Given the entries that follow, write out exactly the lines starting at the one containing "esta tubería, toda" and ending at the one containing "De esta manera, se", both ends included, and only those.

*** Opening of DATA LISTING ***

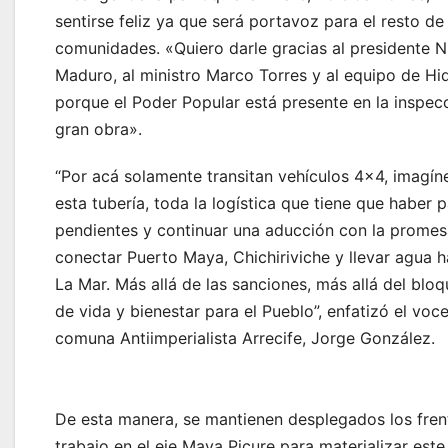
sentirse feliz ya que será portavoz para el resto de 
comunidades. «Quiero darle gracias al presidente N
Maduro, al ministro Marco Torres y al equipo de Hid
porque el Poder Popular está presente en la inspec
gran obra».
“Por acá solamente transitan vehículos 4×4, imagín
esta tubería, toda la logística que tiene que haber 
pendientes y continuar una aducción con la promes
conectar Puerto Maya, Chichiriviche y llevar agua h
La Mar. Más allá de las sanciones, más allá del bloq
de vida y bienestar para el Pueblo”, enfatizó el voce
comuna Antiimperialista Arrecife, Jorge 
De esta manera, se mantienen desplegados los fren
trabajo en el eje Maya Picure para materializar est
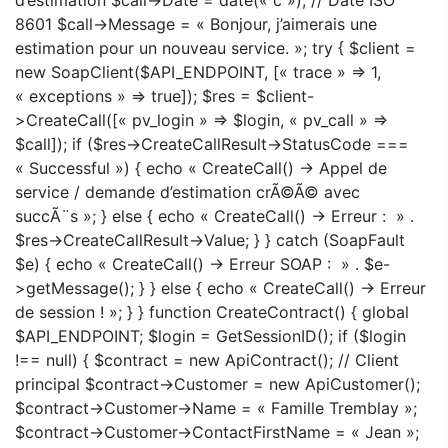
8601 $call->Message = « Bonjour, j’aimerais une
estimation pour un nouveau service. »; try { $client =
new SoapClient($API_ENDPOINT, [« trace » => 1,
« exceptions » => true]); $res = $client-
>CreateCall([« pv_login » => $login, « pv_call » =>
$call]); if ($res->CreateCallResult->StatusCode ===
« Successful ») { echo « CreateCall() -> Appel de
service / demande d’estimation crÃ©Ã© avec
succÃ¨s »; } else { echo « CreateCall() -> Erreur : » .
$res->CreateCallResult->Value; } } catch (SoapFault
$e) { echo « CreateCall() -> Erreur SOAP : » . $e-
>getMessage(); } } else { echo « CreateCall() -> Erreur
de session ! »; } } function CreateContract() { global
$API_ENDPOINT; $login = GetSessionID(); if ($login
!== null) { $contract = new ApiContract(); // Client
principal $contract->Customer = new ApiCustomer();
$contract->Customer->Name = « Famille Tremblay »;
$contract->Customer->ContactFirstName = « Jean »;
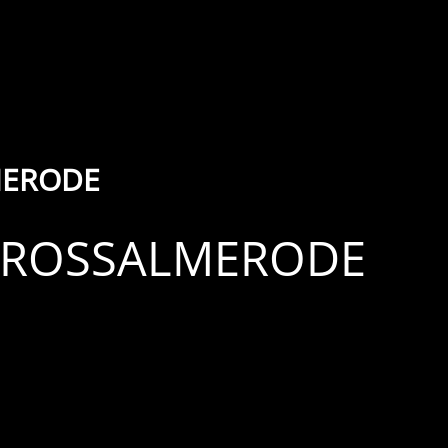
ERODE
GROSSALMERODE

*** Close of DATA LISTING ***
*** Opening of DATA LISTING ***

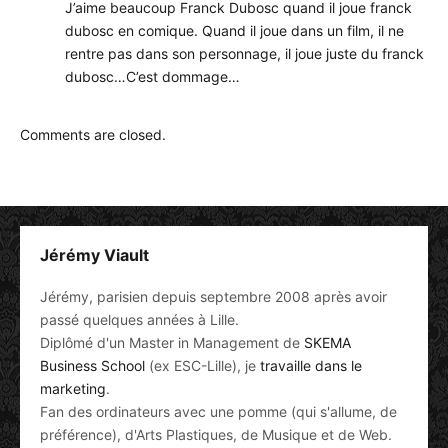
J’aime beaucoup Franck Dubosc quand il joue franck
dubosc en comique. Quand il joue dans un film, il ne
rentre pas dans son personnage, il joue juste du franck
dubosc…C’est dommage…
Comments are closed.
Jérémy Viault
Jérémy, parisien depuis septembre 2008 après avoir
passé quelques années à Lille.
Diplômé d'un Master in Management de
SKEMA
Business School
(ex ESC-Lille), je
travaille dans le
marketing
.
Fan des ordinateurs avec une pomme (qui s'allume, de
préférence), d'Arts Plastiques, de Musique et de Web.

*** Close of DATA LISTING ***
*** Opening of DATA LISTING ***

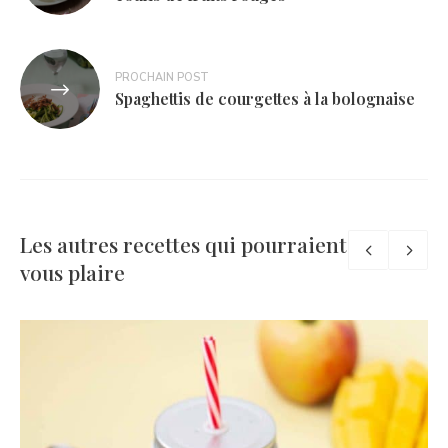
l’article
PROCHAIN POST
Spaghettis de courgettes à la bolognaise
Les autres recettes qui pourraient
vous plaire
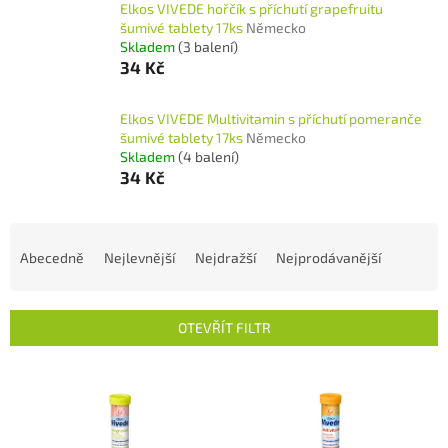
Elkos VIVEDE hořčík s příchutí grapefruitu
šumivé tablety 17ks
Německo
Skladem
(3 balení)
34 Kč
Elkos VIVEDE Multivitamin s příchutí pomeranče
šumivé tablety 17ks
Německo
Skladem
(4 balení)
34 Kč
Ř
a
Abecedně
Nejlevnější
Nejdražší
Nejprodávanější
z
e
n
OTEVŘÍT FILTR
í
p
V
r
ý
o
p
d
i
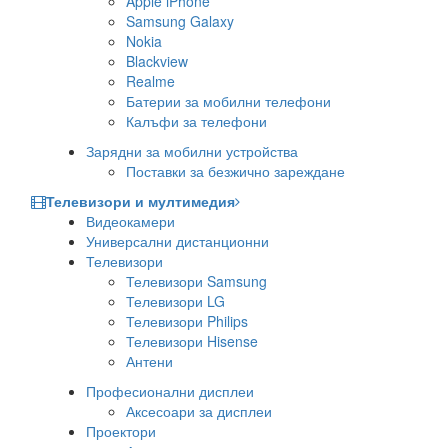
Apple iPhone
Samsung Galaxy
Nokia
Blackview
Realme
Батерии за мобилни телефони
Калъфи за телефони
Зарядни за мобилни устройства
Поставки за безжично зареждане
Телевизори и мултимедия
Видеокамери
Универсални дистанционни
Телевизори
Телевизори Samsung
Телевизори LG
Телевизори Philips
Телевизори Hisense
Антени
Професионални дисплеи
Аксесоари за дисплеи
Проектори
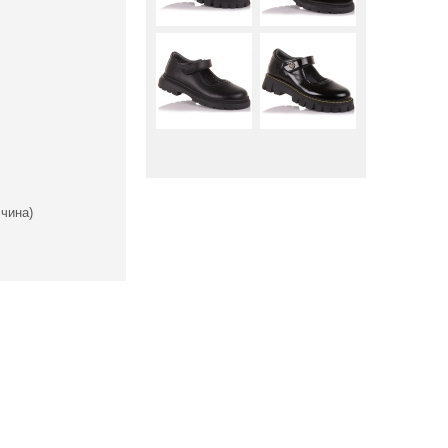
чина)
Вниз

*** Close of DATA LISTING ***

→ **RESPONSE TO THIS EXERCISE**
esta tubería, toda la logística que tiene que haber 
pendientes y continuar una aducción con la promes
conectar Puerto Maya, Chichiriviche y llevar agua h
La Mar. Más allá de las sanciones, más allá del bloq
de vida y bienestar para el Pueblo”, enfatizó el voce
comuna Antiimperialista Arrecife, Jorge 
De esta manera, se mantienen desplegados los fren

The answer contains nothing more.